LA DENUNCIA

Trento, fuga dal Pronto soccorso: "Noi, medici costretti a lavorare in grande difficoltà"

Lettera aperta dei professionisti del Santa Chiara: solidarietà a Ramponi. "Sempre più difficile fare fronte al carico di lavoro"



TRENTO. «La notizia della condanna del dottor Claudio Ramponi da parte della Corte di Conti ci ha profondamente colpiti e come équipe medica del Pronto Soccorso di Trento vogliamo esprimere la nostra solidarietà al Primario e ribadire la nostra stima per lui». Così inizia una lettera aperta dei medici del Pronto soccorso dell'ospedale S.Chiara di Trento. «Come équipe medica riteniamo che alcuni giudizi e critiche emerse sugli organi di stampa coinvolgano indirettamente anche tutti noi che dobbiamo quotidianamente operare scelte clinico - organizzative in condizioni difficili, imprevedibili e non standardizzabili mentre ci saremmo aspettati sostegno da parte dei cittadini, dei media e della classe politica».

«L'organizzazione del Pronto soccorso che il dottor Ramponi ha impostato in questi ultimi anni - prosegue la lettera - è frutto di condivisione con i suoi medici di reparto e ha permesso di far fronte, nonostante le note difficoltà a reperire nuovi professionisti, al progressivo incremento del carico di lavoro in buona parte conseguente alla crescente centralizzazione a Trento di pazienti che presentano problematiche gravi e complesse (meno della metà degli accessi al Pronto soccorso adulti provengono dalla valle dell'Adige). Malgrado le gravi difficoltà e nonostante l'elevatissimo turnover dei medici, il primario dottor Ramponi è sempre riuscito a organizzare l'attività in modo tale da far fronte al continuo aumento della complessità del nostro lavoro.»

«In questo contesto - proseguono i medici del Pronto soccorso - anche la distribuzione delle reperibilità era pensata per alleviare il carico di lavoro dei medici impegnati spesso in turni di 12 ore continuative e per garantire un sufficiente recupero psicofisico, tenuto conto delle minime 11 ore consecutive di riposo fra un turno e l'altro previste dalla normativa. Forse non tutti sanno che mediamente noi medici del Pronto Soccorso di Trento lavoriamo in turno notturno per 4-6 notti al mese con un importante carico di lavoro (dalle ore 24 alle ore 6 vengono gestiti il 44% di tutti gli accessi provinciali) e che in base alla turnistica attuale viene assicurato un solo fine settimana di riposo al mese e talvolta, quando insorgono criticità, nemmeno quello. Inoltre la letteratura scientifica ha dimostrato che in regime di reperibilità il riposo notturno è alterato e non garantisce il necessario recupero non solo per i rientri in servizio ma anche in caso di chiamate per consulti telefonici. Chi si priverebbe del fondamentale riposo per una cifra che è di circa 27 euro netti a notte Per tutto questo la stragrande maggioranza dei medici non fa volentieri turni in reperibilità».

«A seguito dei recenti eventi, non ultime le limitazioni funzionali e strutturali per le problematiche covid correlate - prosegue la lettera - l'équipe si trova in ulteriore difficoltà e non è un caso se i due medici con maggiore esperienza professionale stanno facendo domanda di cessazione anticipata dal servizio o se i numerosi concorsi per assunzione di medici nel dipartimento di emergenza indetti dall'Azienda sanitaria negli ultimi due anni sono andati pressoché deserti.
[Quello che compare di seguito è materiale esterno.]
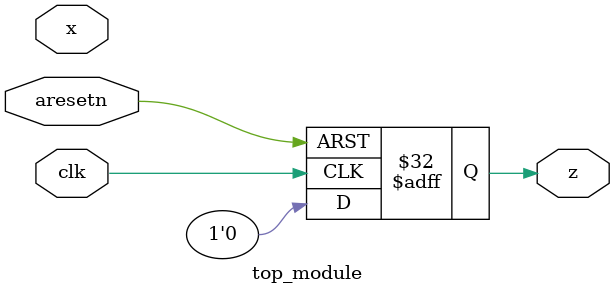
<source format=sv>
module top_module (
    input clk,
    input aresetn,
    input x,
    output reg z
);

reg [2:0] state;
reg x_reg;
reg [1:0] pattern;

// Synchronous reset
always @(posedge clk or negedge aresetn)
begin
    if (aresetn == 0) begin
        state <= 0;
        x_reg <= 0;
        pattern <= 0;
        z <= 0;
    end
    else begin
        // State transition logic
        case(state)
            0: begin
                if (x_reg && !x)
                    state <= 1;
            end
            1: begin
                if (!x_reg && x)
                    state <= 2;
                else if (x_reg && x)
                    state <= 0;
            end
            2: begin
                if (x_reg && x)
                    state <= 2;
                else if (!x_reg && !x)
                    state <= 0;
            end
        endcase

        // Output logic
        if (pattern == 3'b101)
            z <= 1;
        else
            z <= 0;

        // Update registers
        x_reg <= x;
        pattern <= {pattern[0], x_reg};
    end
end
    
endmodule

</source>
In queste condizioni, come peraltro già segnalato nel recente passato, sarà sempre più difficile far fronte al carico di lavoro richiesto mantenendo tempistiche, standard di qualità e di sicurezza adeguati».

«Come professionisti ed esseri umani siamo sconfortati dal constatare che alcune persone, non solo oggi, sono così solerti nel far emergere e dare risonanza alle anomalie del servizio criticando l'operato dei medici e degli operatori, anziché focalizzarsi sulle reali difficoltà operative e sui motivi che ne sono alla base, strumentalizzando di fatto il nostro silenzio mediatico. In questa sede vogliamo chiedere a tutte le figure competenti coinvolte di prendere concretamente provvedimenti per fronteggiare una situazione che, se non adeguatamente corretta, rischia di diventare irrecuperabile, a scapito della salute di tutti, non solo della nostra condizione lavorativa», concludono i medici del Pronto soccorso.